• _DATA RECORDS_
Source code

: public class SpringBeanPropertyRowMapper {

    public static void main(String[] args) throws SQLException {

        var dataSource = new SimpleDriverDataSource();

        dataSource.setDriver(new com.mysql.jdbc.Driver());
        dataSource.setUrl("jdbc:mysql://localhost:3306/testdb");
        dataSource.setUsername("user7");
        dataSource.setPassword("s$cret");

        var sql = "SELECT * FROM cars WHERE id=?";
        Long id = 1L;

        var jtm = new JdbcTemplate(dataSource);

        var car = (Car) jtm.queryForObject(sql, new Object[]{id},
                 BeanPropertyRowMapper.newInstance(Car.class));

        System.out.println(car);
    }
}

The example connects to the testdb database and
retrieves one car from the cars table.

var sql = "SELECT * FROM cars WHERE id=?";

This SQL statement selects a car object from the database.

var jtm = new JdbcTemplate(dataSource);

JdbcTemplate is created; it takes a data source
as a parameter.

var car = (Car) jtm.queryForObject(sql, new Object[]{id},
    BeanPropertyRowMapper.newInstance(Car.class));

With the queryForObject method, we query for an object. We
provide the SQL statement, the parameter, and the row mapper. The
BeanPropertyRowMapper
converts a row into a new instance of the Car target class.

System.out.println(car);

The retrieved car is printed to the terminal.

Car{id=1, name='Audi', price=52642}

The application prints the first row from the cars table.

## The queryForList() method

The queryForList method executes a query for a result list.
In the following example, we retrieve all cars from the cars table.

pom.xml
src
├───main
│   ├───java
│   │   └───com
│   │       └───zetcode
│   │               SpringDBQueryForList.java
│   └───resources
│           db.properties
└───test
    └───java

• _WORK REQUIRED_
Looking back over the listing, work out how many lines include the string "println". Write only that number.

• _TASK SOLUTION_
2